## Extracted information
☆ ☆ ☆

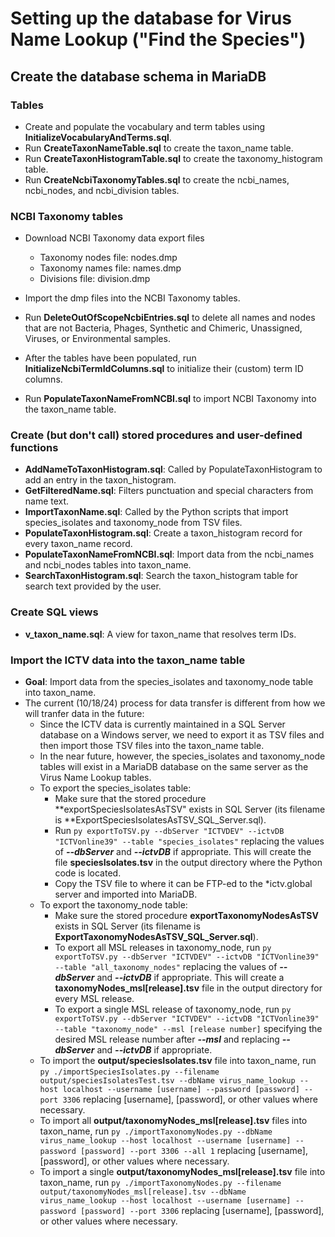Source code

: # Setting up the database for Virus Name Lookup ("Find the Species")


## Create the database schema in MariaDB

### Tables

- Create and populate the vocabulary and term tables using **InitializeVocabularyAndTerms.sql**.
- Run **CreateTaxonNameTable.sql** to create the taxon_name table.
- Run **CreateTaxonHistogramTable.sql** to create the taxonomy_histogram table.
- Run **CreateNcbiTaxonomyTables.sql** to create the ncbi_names, ncbi_nodes, and ncbi_division tables.

### NCBI Taxonomy tables
- Download NCBI Taxonomy data export files
  - Taxonomy nodes file: nodes.dmp
  - Taxonomy names file: names.dmp
  - Divisions file: division.dmp

- Import the dmp files into the NCBI Taxonomy tables.
- Run **DeleteOutOfScopeNcbiEntries.sql** to delete all names and nodes that are not Bacteria, Phages, Synthetic and Chimeric, Unassigned, Viruses, or Environmental samples.
- After the tables have been populated, run **InitializeNcbiTermIdColumns.sql** to initialize their (custom) term ID columns.
- Run **PopulateTaxonNameFromNCBI.sql** to import NCBI Taxonomy into the taxon_name table.


### Create (but don't call) stored procedures and user-defined functions
- **AddNameToTaxonHistogram.sql**: Called by PopulateTaxonHistogram to add an entry in the taxon_histogram.
- **GetFilteredName.sql**: Filters punctuation and special characters from name text.
- **ImportTaxonName.sql**: Called by the Python scripts that import species_isolates and taxonomy_node from TSV files.
- **PopulateTaxonHistogram.sql**: Create a taxon_histogram record for every taxon_name record.
- **PopulateTaxonNameFromNCBI.sql**: Import data from the ncbi_names and ncbi_nodes tables into taxon_name.
- **SearchTaxonHistogram.sql**: Search the taxon_histogram table for search text provided by the user.


### Create SQL views
- **v_taxon_name.sql**: A view for taxon_name that resolves term IDs.


### Import the ICTV data into the taxon_name table
- **Goal**: Import data from the species_isolates and taxonomy_node table into taxon_name.
- The current (10/18/24) process for data transfer is different from how we will tranfer data in the future:
  - Since the ICTV data is currently maintained in a SQL Server database on a Windows server, we need to export it as TSV files and then import those TSV files into the taxon_name table.
  - In the near future, however, the species_isolates and taxonomy_node tables will exist in a MariaDB database on the same server as the Virus Name Lookup tables.
  - To export the species_isolates table:
    - Make sure that the stored procedure **exportSpeciesIsolatesAsTSV" exists in SQL Server (its filename is **ExportSpeciesIsolatesAsTSV_SQL_Server.sql).
    - Run `py exportToTSV.py --dbServer "ICTVDEV" --ictvDB "ICTVonline39" --table "species_isolates"` replacing the values of ***--dbServer*** and ***--ictvDB*** if appropriate. This will create the file **speciesIsolates.tsv** in the output directory where the Python code is located.
    - Copy the TSV file to where it can be FTP-ed to the *ictv.global server and imported into MariaDB.
  - To export the taxonomy_node table:
    - Make sure the stored procedure **exportTaxonomyNodesAsTSV** exists in SQL Server (its filename is **ExportTaxonomyNodesAsTSV_SQL_Server.sql**).
    - To export all MSL releases in taxonomy_node, run `py exportToTSV.py --dbServer "ICTVDEV" --ictvDB "ICTVonline39" --table "all_taxonomy_nodes"` replacing the values of ***--dbServer*** and ***--ictvDB*** if appropriate. This will create a **taxonomyNodes_msl[release].tsv** file in the output directory for every MSL release.
    - To export a single MSL release of taxonomy_node, run `py exportToTSV.py --dbServer "ICTVDEV" --ictvDB "ICTVonline39" --table "taxonomy_node" --msl [release number]` specifying the desired MSL release number after ***--msl*** and replacing ***--dbServer*** and ***--ictvDB*** if appropriate.
  - To import the **output/speciesIsolates.tsv** file into taxon_name, run `py ./importSpeciesIsolates.py --filename output/speciesIsolatesTest.tsv --dbName virus_name_lookup --host localhost --username [username] --password [password] --port 3306` replacing [username], [password], or other values where necessary.
  - To import all **output/taxonomyNodes_msl[release].tsv** files into taxon_name, run `py ./importTaxonomyNodes.py --dbName virus_name_lookup --host localhost --username [username] --password [password] --port 3306 --all 1` replacing [username], [password], or other values where necessary.
  - To import a single **output/taxonomyNodes_msl[release].tsv** file into taxon_name, run `py ./importTaxonomyNodes.py --filename output/taxonomyNodes_msl[release].tsv --dbName virus_name_lookup --host localhost --username [username] --password [password] --port 3306` replacing [username], [password], or other values where necessary.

☆ ☆ ☆

## The problem
Write the entries above out again exactly, omitting each image.

## Result for this exercise
Source code

: # Setting up the database for Virus Name Lookup ("Find the Species")


## Create the database schema in MariaDB

### Tables

- Create and populate the vocabulary and term tables using **InitializeVocabularyAndTerms.sql**.
- Run **CreateTaxonNameTable.sql** to create the taxon_name table.
- Run **CreateTaxonHistogramTable.sql** to create the taxonomy_histogram table.
- Run **CreateNcbiTaxonomyTables.sql** to create the ncbi_names, ncbi_nodes, and ncbi_division tables.

### NCBI Taxonomy tables
- Download NCBI Taxonomy data export files
  - Taxonomy nodes file: nodes.dmp
  - Taxonomy names file: names.dmp
  - Divisions file: division.dmp

- Import the dmp files into the NCBI Taxonomy tables.
- Run **DeleteOutOfScopeNcbiEntries.sql** to delete all names and nodes that are not Bacteria, Phages, Synthetic and Chimeric, Unassigned, Viruses, or Environmental samples.
- After the tables have been populated, run **InitializeNcbiTermIdColumns.sql** to initialize their (custom) term ID columns.
- Run **PopulateTaxonNameFromNCBI.sql** to import NCBI Taxonomy into the taxon_name table.


### Create (but don't call) stored procedures and user-defined functions
- **AddNameToTaxonHistogram.sql**: Called by PopulateTaxonHistogram to add an entry in the taxon_histogram.
- **GetFilteredName.sql**: Filters punctuation and special characters from name text.
- **ImportTaxonName.sql**: Called by the Python scripts that import species_isolates and taxonomy_node from TSV files.
- **PopulateTaxonHistogram.sql**: Create a taxon_histogram record for every taxon_name record.
- **PopulateTaxonNameFromNCBI.sql**: Import data from the ncbi_names and ncbi_nodes tables into taxon_name.
- **SearchTaxonHistogram.sql**: Search the taxon_histogram table for search text provided by the user.


### Create SQL views
- **v_taxon_name.sql**: A view for taxon_name that resolves term IDs.


### Import the ICTV data into the taxon_name table
- **Goal**: Import data from the species_isolates and taxonomy_node table into taxon_name.
- The current (10/18/24) process for data transfer is different from how we will tranfer data in the future:
  - Since the ICTV data is currently maintained in a SQL Server database on a Windows server, we need to export it as TSV files and then import those TSV files into the taxon_name table.
  - In the near future, however, the species_isolates and taxonomy_node tables will exist in a MariaDB database on the same server as the Virus Name Lookup tables.
  - To export the species_isolates table:
    - Make sure that the stored procedure **exportSpeciesIsolatesAsTSV" exists in SQL Server (its filename is **ExportSpeciesIsolatesAsTSV_SQL_Server.sql).
    - Run `py exportToTSV.py --dbServer "ICTVDEV" --ictvDB "ICTVonline39" --table "species_isolates"` replacing the values of ***--dbServer*** and ***--ictvDB*** if appropriate. This will create the file **speciesIsolates.tsv** in the output directory where the Python code is located.
    - Copy the TSV file to where it can be FTP-ed to the *ictv.global server and imported into MariaDB.
  - To export the taxonomy_node table:
    - Make sure the stored procedure **exportTaxonomyNodesAsTSV** exists in SQL Server (its filename is **ExportTaxonomyNodesAsTSV_SQL_Server.sql**).
    - To export all MSL releases in taxonomy_node, run `py exportToTSV.py --dbServer "ICTVDEV" --ictvDB "ICTVonline39" --table "all_taxonomy_nodes"` replacing the values of ***--dbServer*** and ***--ictvDB*** if appropriate. This will create a **taxonomyNodes_msl[release].tsv** file in the output directory for every MSL release.
    - To export a single MSL release of taxonomy_node, run `py exportToTSV.py --dbServer "ICTVDEV" --ictvDB "ICTVonline39" --table "taxonomy_node" --msl [release number]` specifying the desired MSL release number after ***--msl*** and replacing ***--dbServer*** and ***--ictvDB*** if appropriate.
  - To import the **output/speciesIsolates.tsv** file into taxon_name, run `py ./importSpeciesIsolates.py --filename output/speciesIsolatesTest.tsv --dbName virus_name_lookup --host localhost --username [username] --password [password] --port 3306` replacing [username], [password], or other values where necessary.
  - To import all **output/taxonomyNodes_msl[release].tsv** files into taxon_name, run `py ./importTaxonomyNodes.py --dbName virus_name_lookup --host localhost --username [username] --password [password] --port 3306 --all 1` replacing [username], [password], or other values where necessary.
  - To import a single **output/taxonomyNodes_msl[release].tsv** file into taxon_name, run `py ./importTaxonomyNodes.py --filename output/taxonomyNodes_msl[release].tsv --dbName virus_name_lookup --host localhost --username [username] --password [password] --port 3306` replacing [username], [password], or other values where necessary.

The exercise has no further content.